Ferment Temp for Honey Addition - to avoid fusels

I am currently on day 4 of fermenting my biere de mars, and am getting ready to add my honey addition. I wanted to add it at the last 1/4 of fermentation so the yeast would work on the complex sugars first.

I pitched at 64, let it rise to 66, fermented for 36-48 hours at 66, then raised to 69, now I’ve got it up around 71. Bubbling has slowed considerably, though I haven’t taken a gravity reading just yet as I want to be slightly active when I add the honey.

I am wondering if it matters at what temp I ferment the honey. I obviously don’t want fusels, but want this to be a very dry beer (hence the raising of temp throughout the ferment).

I’m also wondering if I will need to switch my temp controller to chill instead of heat. It may very well be that as I’m only adding a few gravity points to the brew, that there won’t be enough activity to raise the temp of the beer considerably.

I think any temperature less than 70 F should be fine for fermenting the honey portion. Shoot for 67-68 F and you’re just fine.

So this is a bit more complicated, and I’m not meaning to make a big deal of something that is really inconsequential, but should I cool it back down to the high 60’s?
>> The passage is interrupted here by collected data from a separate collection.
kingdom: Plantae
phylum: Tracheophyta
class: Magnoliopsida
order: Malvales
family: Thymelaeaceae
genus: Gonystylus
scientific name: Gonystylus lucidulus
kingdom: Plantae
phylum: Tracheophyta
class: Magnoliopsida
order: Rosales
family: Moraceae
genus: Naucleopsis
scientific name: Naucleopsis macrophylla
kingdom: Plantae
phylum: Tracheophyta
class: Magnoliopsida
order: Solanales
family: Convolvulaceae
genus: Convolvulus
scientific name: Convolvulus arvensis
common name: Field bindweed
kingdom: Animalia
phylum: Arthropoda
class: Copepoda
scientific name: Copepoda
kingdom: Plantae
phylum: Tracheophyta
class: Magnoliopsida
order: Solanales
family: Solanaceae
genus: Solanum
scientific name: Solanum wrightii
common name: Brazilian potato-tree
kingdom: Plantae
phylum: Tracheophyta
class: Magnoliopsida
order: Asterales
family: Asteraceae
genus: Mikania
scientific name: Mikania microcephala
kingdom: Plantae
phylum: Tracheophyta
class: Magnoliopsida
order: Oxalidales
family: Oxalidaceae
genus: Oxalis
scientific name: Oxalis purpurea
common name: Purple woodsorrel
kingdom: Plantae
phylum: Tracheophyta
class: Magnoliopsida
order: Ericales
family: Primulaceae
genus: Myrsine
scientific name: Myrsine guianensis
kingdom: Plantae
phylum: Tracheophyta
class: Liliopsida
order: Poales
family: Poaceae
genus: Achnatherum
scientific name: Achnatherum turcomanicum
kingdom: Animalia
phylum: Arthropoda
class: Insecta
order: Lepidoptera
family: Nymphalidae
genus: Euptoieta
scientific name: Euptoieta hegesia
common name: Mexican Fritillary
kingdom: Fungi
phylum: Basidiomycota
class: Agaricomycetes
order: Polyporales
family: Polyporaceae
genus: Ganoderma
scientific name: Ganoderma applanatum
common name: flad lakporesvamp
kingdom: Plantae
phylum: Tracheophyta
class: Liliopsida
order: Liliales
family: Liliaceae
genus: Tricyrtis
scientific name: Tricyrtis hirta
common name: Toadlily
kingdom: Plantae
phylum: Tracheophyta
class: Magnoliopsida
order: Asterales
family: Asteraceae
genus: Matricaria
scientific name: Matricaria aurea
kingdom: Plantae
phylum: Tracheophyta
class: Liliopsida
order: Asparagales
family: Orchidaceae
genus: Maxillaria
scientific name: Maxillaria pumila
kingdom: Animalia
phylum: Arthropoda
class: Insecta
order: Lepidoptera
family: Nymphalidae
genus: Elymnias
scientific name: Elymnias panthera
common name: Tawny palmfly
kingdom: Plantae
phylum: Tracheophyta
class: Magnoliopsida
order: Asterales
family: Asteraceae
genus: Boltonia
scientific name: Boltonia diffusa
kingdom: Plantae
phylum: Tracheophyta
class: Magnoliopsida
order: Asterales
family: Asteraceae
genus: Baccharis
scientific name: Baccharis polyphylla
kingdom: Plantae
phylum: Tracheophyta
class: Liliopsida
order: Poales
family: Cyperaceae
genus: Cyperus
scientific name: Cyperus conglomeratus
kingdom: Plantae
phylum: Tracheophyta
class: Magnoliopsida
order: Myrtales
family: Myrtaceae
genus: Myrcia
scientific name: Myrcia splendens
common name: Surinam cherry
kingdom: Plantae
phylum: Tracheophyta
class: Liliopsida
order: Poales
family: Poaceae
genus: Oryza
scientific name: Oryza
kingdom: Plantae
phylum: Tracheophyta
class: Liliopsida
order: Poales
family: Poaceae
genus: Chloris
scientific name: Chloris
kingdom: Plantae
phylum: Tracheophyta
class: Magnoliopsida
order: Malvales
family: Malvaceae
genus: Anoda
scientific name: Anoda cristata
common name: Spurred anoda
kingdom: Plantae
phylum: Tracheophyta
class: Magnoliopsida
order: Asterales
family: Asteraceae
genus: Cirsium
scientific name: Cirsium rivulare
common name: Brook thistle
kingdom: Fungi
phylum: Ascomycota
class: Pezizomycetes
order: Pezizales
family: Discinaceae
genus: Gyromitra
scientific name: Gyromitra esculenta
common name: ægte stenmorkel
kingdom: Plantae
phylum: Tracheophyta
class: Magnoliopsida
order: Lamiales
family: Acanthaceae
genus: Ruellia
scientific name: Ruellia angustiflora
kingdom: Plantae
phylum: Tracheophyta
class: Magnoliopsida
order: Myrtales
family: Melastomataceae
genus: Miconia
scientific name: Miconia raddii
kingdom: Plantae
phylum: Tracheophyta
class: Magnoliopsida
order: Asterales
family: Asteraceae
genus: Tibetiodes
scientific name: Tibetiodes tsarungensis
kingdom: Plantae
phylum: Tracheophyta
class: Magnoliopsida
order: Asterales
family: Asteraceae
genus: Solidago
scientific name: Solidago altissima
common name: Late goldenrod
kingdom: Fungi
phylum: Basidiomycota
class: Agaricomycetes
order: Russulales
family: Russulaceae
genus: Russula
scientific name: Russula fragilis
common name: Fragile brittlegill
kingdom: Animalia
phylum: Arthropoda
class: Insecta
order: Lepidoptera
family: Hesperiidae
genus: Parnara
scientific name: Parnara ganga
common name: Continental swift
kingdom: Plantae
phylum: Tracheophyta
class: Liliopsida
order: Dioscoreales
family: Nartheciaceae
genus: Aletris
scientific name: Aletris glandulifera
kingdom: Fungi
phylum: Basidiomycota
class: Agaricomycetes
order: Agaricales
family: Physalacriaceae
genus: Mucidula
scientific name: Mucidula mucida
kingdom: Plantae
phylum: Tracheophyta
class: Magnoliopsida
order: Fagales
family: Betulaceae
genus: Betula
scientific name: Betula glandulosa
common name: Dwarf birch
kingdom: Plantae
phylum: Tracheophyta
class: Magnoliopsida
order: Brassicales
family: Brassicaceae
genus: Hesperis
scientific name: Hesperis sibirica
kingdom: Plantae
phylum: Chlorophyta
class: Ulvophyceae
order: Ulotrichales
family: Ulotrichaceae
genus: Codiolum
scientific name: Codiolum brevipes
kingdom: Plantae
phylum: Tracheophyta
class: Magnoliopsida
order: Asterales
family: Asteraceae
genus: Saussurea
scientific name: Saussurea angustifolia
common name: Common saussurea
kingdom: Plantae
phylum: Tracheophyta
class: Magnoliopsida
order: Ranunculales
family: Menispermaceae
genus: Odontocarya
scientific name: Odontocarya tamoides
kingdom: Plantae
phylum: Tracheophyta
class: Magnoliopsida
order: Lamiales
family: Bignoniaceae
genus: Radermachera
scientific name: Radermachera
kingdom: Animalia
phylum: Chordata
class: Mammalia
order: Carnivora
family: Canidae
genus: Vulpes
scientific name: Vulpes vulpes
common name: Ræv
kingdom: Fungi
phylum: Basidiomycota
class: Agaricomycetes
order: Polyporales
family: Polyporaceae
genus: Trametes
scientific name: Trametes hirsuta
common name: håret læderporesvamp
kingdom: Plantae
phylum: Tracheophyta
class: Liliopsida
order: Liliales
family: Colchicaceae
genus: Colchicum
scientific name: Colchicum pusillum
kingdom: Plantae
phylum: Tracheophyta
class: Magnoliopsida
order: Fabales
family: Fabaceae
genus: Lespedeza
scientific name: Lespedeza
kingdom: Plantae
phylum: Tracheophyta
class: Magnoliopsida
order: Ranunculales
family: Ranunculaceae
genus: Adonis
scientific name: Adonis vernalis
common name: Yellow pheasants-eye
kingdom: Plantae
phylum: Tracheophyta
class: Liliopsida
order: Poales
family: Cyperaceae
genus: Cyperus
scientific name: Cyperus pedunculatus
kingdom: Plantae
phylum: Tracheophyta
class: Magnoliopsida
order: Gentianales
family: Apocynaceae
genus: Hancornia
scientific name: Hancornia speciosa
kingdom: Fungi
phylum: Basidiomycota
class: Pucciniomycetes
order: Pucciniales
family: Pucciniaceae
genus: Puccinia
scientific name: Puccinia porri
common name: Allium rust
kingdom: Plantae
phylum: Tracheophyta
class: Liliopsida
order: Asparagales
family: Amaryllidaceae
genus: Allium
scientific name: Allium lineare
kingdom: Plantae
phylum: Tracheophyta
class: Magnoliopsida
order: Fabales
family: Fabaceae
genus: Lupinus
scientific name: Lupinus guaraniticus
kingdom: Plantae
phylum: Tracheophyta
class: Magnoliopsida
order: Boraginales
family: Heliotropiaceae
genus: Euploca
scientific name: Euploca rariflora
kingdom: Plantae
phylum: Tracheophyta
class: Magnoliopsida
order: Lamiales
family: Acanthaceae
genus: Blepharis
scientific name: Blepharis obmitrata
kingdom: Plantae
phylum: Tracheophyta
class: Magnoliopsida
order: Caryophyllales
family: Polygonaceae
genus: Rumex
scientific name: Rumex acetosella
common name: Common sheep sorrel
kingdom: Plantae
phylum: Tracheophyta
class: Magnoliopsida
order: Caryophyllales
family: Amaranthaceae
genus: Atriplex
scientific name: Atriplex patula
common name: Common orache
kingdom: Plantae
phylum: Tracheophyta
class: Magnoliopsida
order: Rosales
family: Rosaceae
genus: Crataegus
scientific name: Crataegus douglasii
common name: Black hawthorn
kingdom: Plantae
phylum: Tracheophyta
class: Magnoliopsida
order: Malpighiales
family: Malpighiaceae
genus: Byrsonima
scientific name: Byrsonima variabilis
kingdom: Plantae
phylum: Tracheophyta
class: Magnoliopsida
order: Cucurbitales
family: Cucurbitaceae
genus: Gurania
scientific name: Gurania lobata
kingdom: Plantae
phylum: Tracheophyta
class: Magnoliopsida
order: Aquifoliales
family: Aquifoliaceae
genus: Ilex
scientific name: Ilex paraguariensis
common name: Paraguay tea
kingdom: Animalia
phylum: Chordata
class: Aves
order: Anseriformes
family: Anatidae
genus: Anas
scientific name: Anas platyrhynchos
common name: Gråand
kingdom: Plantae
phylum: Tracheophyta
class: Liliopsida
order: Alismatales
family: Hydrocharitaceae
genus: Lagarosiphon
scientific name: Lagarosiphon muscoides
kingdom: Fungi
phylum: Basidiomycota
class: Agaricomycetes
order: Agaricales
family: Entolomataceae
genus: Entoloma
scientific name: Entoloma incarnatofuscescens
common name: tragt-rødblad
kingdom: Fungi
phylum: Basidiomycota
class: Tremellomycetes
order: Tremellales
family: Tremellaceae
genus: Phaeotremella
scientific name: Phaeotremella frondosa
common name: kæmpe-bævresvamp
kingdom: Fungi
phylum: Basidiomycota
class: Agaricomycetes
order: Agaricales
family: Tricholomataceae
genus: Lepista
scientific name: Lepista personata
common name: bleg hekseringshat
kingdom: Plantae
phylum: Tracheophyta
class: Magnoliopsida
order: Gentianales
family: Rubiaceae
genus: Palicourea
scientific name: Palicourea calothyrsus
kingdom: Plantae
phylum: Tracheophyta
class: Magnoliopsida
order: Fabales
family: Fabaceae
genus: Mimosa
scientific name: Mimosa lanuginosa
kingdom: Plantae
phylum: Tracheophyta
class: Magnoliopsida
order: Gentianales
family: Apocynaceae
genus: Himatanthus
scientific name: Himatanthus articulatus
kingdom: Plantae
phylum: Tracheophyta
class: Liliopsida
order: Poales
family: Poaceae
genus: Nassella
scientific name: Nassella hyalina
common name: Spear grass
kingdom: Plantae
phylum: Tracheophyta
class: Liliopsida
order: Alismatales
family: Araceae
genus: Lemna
My temp controller is single stage, so I either need to have it set to cool or to warm, right now its ‘warming’ since the yeast are starting to slow down.

So should I cool the wort to 68, pitch the honey, and set the controller to ‘cool’ to 68, or won’t the yeast generate much heat by chewing through some honey real quick?

Probably splitting hairs, but I like to vet out every single minute decision when it comes to my hobby :smiley:

Depends on your ambient temp - is the fermenter exposed to temps higher or lower than 68F? If you’re adding maybe a lb of honey, I think you won’t see more than 1F added from fermentation activity.

Turn off any temperature controller and let it go at room temperature. If that’s 70 F or so, you know what? You’re probably just fine. In the last 1/4 of fermentation, temperature really doesn’t matter anymore. You know what? I often ferment lagers at 65 F in the last 1/3 to 1/4 of fermentation, and they turn out great. Anyway, honey ferments pretty slowly no matter what you do, so if you’re worried about it heating up or giving off a lot of fusels, don’t. It’s fine, anywhere in the 60s or low 70s. Really. Now if this was the very beginning of fermentation, it’s a little different story. In that case I’d be shooting for like 65 F. But since this is the end, it really just doesn’t matter anymore.

gotcha, thats what I thought. I will usually keep a tight collar on it for the first few days, but then if I need the fermentation fridge, will just bring it out to an ambient temp in the mid-high 60’s.